Takeaway: UA could not afford even the slightest blemish this qtr, unfortunately. We were more impressed w Plank than anything else in 1Q.

Conclusion: Not the quarter a 50x multiple needed. We remain confident that this company will double – at least – over 5-years. But will continue to spend heavily to achieve that goal. One thing we’ve got to give UA regardless of margin trajectory – this management team is as focused as any we know. LULU should pay attention. So should Nike, for that matter.  The bottom line on UA is that despite the Brand heat, we have zero interest in owning the stock at this stratospheric valuation.

Overall, it was a great quarter for UnderArmour when viewed in isolation.  Unfortunately, the market does not view things in isolation – nor do we.  Let’s be real about something…when you trade at over 50x earnings and nearly 30x EBITDA with short interest at a 30-month low, and are following a blow-out quarter where you added $1.7bn in Enterprise Value in a single day (to what was a mid-cap stock) there is literally zero room for any blemishes in the quarter. That’s not our rule, but it is the market’s. There were one or two minor blemishes in this print.

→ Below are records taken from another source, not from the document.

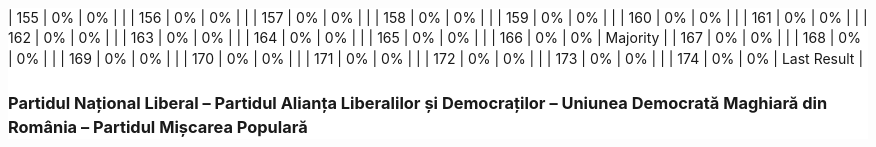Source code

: | 155 | 0% | 0% |  |
| 156 | 0% | 0% |  |
| 157 | 0% | 0% |  |
| 158 | 0% | 0% |  |
| 159 | 0% | 0% |  |
| 160 | 0% | 0% |  |
| 161 | 0% | 0% |  |
| 162 | 0% | 0% |  |
| 163 | 0% | 0% |  |
| 164 | 0% | 0% |  |
| 165 | 0% | 0% |  |
| 166 | 0% | 0% | Majority |
| 167 | 0% | 0% |  |
| 168 | 0% | 0% |  |
| 169 | 0% | 0% |  |
| 170 | 0% | 0% |  |
| 171 | 0% | 0% |  |
| 172 | 0% | 0% |  |
| 173 | 0% | 0% |  |
| 174 | 0% | 0% | Last Result |

### Partidul Național Liberal – Partidul Alianța Liberalilor și Democraților – Uniunea Democrată Maghiară din România – Partidul Mișcarea Populară

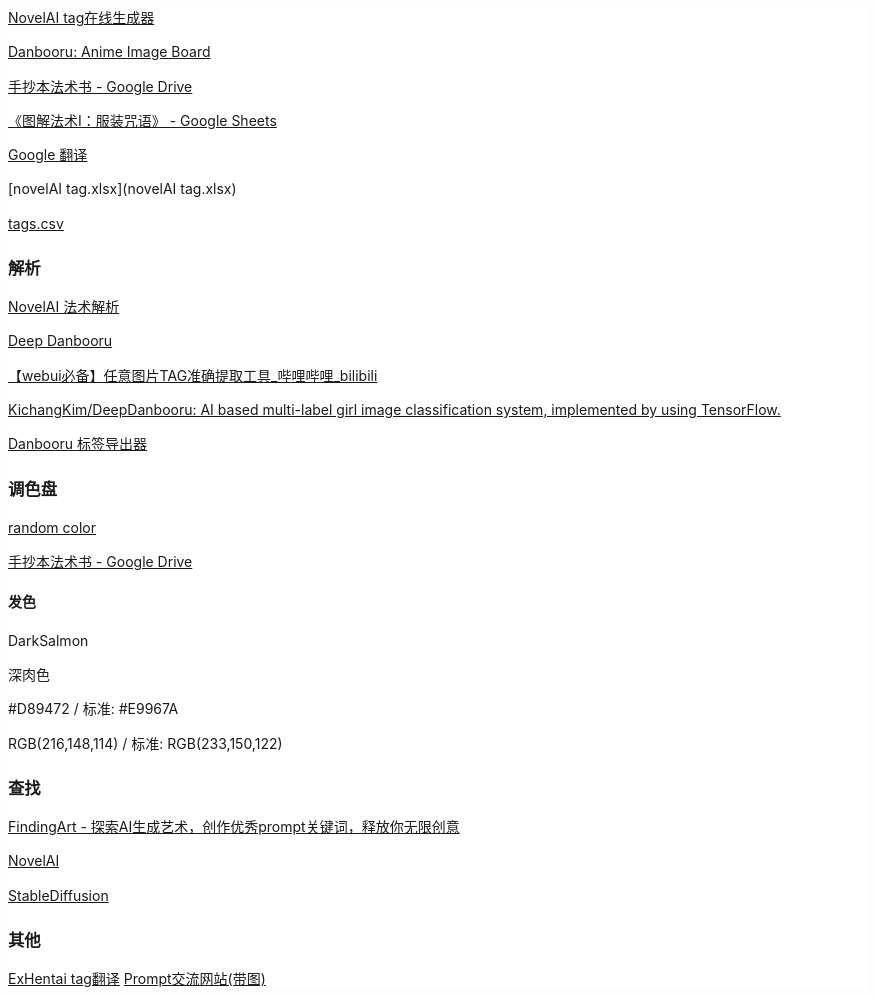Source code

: [NovelAI tag在线生成器](http://wolfchen.top/tag/)

[Danbooru: Anime Image Board](https://danbooru.donmai.us/)

[手抄本法术书 \- Google Drive](https://docs.google.com/spreadsheets/d/14Gg1kIGWdZGXyCC8AgYVT0lqI6IivLzZOdIT3QMWwVI/htmlview?pru=AAABg_C29cU#)

[《图解法术Ⅰ：服装咒语》 \- Google Sheets](https://docs.google.com/spreadsheets/d/19C7KI6VEixHLQKQxS6Iqt7YHXlGWku0iVxI1tu-03uo/edit#gid=172828520)

[Google 翻译](https://translate.google.com/?hl=zh-CN) 

[novelAI tag.xlsx](novelAI tag.xlsx) 

 [tags.csv](tags.csv) 

### 解析

[NovelAI 法术解析](https://spell.novelai.dev/)

[Deep Danbooru](http://dev.kanotype.net:8003/deepdanbooru/)

[【webui必备】任意图片TAG准确提取工具_哔哩哔哩_bilibili](https://www.bilibili.com/video/BV1WW4y1x7vr/?spm_id_from=333.1007.top_right_bar_window_custom_collection.content.click&vd_source=187217104dfd0bc027cc65f8420627b0)

[KichangKim/DeepDanbooru: AI based multi\-label girl image classification system, implemented by using TensorFlow\.](https://github.com/KichangKim/DeepDanbooru)

[Danbooru 标签导出器](https://sleazyfork.org/zh-CN/scripts/452976-danbooru-tags-select-to-export)

### 调色盘

[random color](https://lynan.cn/static/random_color.html)

[手抄本法术书 \- Google Drive](https://docs.google.com/spreadsheets/d/14Gg1kIGWdZGXyCC8AgYVT0lqI6IivLzZOdIT3QMWwVI/htmlview?pru=AAABg_C29cU#)

#### 发色

DarkSalmon

深肉色

\#D89472 / 标准: #E9967A

RGB(216,148,114) / 标准: RGB(233,150,122)

### 查找

[FindingArt \- 探索AI生成艺术，创作优秀prompt关键词，释放你无限创意](https://finding.art/#/)

[NovelAI](https://www.reddit.com/r/NovelAi/)

[StableDiffusion](https://www.reddit.com/r/StableDiffusion/)

### 其他

[ExHentai tag翻译](https://github.com/scooderic/exhentai-tags-chinese-translation)
[Prompt交流网站(带图)](https://seesaawiki.jp/nai_ch/d/%B1%D3%BE%A7%C1%B4%CA%B8)
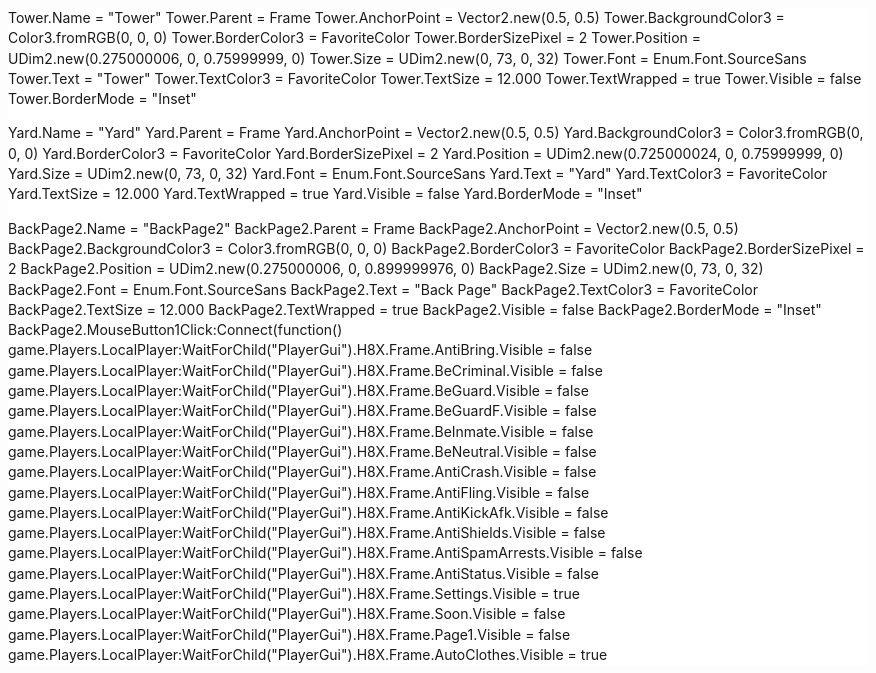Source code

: Tower.Name = "Tower"
Tower.Parent = Frame
Tower.AnchorPoint = Vector2.new(0.5, 0.5)
Tower.BackgroundColor3 = Color3.fromRGB(0, 0, 0)
Tower.BorderColor3 = FavoriteColor
Tower.BorderSizePixel = 2
Tower.Position = UDim2.new(0.275000006, 0, 0.75999999, 0)
Tower.Size = UDim2.new(0, 73, 0, 32)
Tower.Font = Enum.Font.SourceSans
Tower.Text = "Tower"
Tower.TextColor3 = FavoriteColor
Tower.TextSize = 12.000
Tower.TextWrapped = true
Tower.Visible = false
Tower.BorderMode = "Inset"

Yard.Name = "Yard"
Yard.Parent = Frame
Yard.AnchorPoint = Vector2.new(0.5, 0.5)
Yard.BackgroundColor3 = Color3.fromRGB(0, 0, 0)
Yard.BorderColor3 = FavoriteColor
Yard.BorderSizePixel = 2
Yard.Position = UDim2.new(0.725000024, 0, 0.75999999, 0)
Yard.Size = UDim2.new(0, 73, 0, 32)
Yard.Font = Enum.Font.SourceSans
Yard.Text = "Yard"
Yard.TextColor3 = FavoriteColor
Yard.TextSize = 12.000
Yard.TextWrapped = true
Yard.Visible = false
Yard.BorderMode = "Inset"

BackPage2.Name = "BackPage2"
BackPage2.Parent = Frame
BackPage2.AnchorPoint = Vector2.new(0.5, 0.5)
BackPage2.BackgroundColor3 = Color3.fromRGB(0, 0, 0)
BackPage2.BorderColor3 = FavoriteColor
BackPage2.BorderSizePixel = 2
BackPage2.Position = UDim2.new(0.275000006, 0, 0.899999976, 0)
BackPage2.Size = UDim2.new(0, 73, 0, 32)
BackPage2.Font = Enum.Font.SourceSans
BackPage2.Text = "Back Page"
BackPage2.TextColor3 = FavoriteColor
BackPage2.TextSize = 12.000
BackPage2.TextWrapped = true
BackPage2.Visible = false
BackPage2.BorderMode = "Inset"
BackPage2.MouseButton1Click:Connect(function()
game.Players.LocalPlayer:WaitForChild("PlayerGui").H8X.Frame.AntiBring.Visible = false
game.Players.LocalPlayer:WaitForChild("PlayerGui").H8X.Frame.BeCriminal.Visible = false
game.Players.LocalPlayer:WaitForChild("PlayerGui").H8X.Frame.BeGuard.Visible = false
game.Players.LocalPlayer:WaitForChild("PlayerGui").H8X.Frame.BeGuardF.Visible = false
game.Players.LocalPlayer:WaitForChild("PlayerGui").H8X.Frame.BeInmate.Visible = false
game.Players.LocalPlayer:WaitForChild("PlayerGui").H8X.Frame.BeNeutral.Visible = false
game.Players.LocalPlayer:WaitForChild("PlayerGui").H8X.Frame.AntiCrash.Visible = false
game.Players.LocalPlayer:WaitForChild("PlayerGui").H8X.Frame.AntiFling.Visible = false
game.Players.LocalPlayer:WaitForChild("PlayerGui").H8X.Frame.AntiKickAfk.Visible = false
game.Players.LocalPlayer:WaitForChild("PlayerGui").H8X.Frame.AntiShields.Visible = false
game.Players.LocalPlayer:WaitForChild("PlayerGui").H8X.Frame.AntiSpamArrests.Visible = false
game.Players.LocalPlayer:WaitForChild("PlayerGui").H8X.Frame.AntiStatus.Visible = false
game.Players.LocalPlayer:WaitForChild("PlayerGui").H8X.Frame.Settings.Visible = true
game.Players.LocalPlayer:WaitForChild("PlayerGui").H8X.Frame.Soon.Visible = false
game.Players.LocalPlayer:WaitForChild("PlayerGui").H8X.Frame.Page1.Visible = false
game.Players.LocalPlayer:WaitForChild("PlayerGui").H8X.Frame.AutoClothes.Visible = true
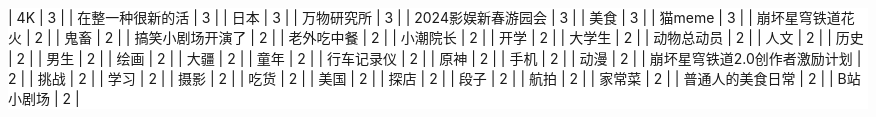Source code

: | 4K | 3 |
| 在整一种很新的活 | 3 |
| 日本 | 3 |
| 万物研究所 | 3 |
| 2024影娱新春游园会 | 3 |
| 美食 | 3 |
| 猫meme | 3 |
| 崩坏星穹铁道花火 | 2 |
| 鬼畜 | 2 |
| 搞笑小剧场开演了 | 2 |
| 老外吃中餐 | 2 |
| 小潮院长 | 2 |
| 开学 | 2 |
| 大学生 | 2 |
| 动物总动员 | 2 |
| 人文 | 2 |
| 历史 | 2 |
| 男生 | 2 |
| 绘画 | 2 |
| 大疆 | 2 |
| 童年 | 2 |
| 行车记录仪 | 2 |
| 原神 | 2 |
| 手机 | 2 |
| 动漫 | 2 |
| 崩坏星穹铁道2.0创作者激励计划 | 2 |
| 挑战 | 2 |
| 学习 | 2 |
| 摄影 | 2 |
| 吃货 | 2 |
| 美国 | 2 |
| 探店 | 2 |
| 段子 | 2 |
| 航拍 | 2 |
| 家常菜 | 2 |
| 普通人的美食日常 | 2 |
| B站小剧场 | 2 |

People obviously did not love UA’s guidance for the upcoming year. UA beat by $43mm in revenue, but only took up full-year guidance by $40mm. Yes, we realize how punitive of a statement that is for a company that will double in size over the next five years, and is probably sandbagging guidance anyway. UA is no better or worse than other companies at the guidance game. But at this valuation, it matters more than it does for others.

There’s a couple of things related to the company’s revenue strength that really stand out to us.

  • Investment: The first is it’s level of investment. While margins were up 132bp this quarter, we should look at it over a longer time period. Over the past 5-years UA added $440mm in 1Q revenue – a huge feat given that it has largely done so in a singular market (the US). But at the same time, it has only added $19mm in incremental 1Q EBIT. That’s an incremental margin of only 4.3%. Nothing to write home about by any stretch.  We’re not knocking UA by any means. It’s doing what it should – a) have confidence in strategic plan, b) spend around the highest growth opportunities, and c) grow top line at 2-3x the rate of competitors. We’re still probably a few billion in revenue away from the efficacy of this model being at risk. This is great for growth, but anyone holding out for margin expansion should probably look elsewhere.
  • The Plank Factor: The other major factor as it relates to UA’s Brand Heat rests with its fearless leader. In the company’s early years, we were critical of Kevin Plank as he came across as arrogant, unfocused, and seemed to foster a ‘clubby’ environment within the company. While this evolution has taken place over a number of years, there was something about Plank today on the call that seemed exceptionally mature, seasoned, focused, and not only a great Brand ambassador (which he’s always been) but a flat-out solid leader for UnderArmour. The interesting comparison is with Nike, which we’ve followed very closely since the 1990s. We never thought we’d say this, but Kevin Plank appears to be a better leader than Phil Knight was at a similar point as CEO.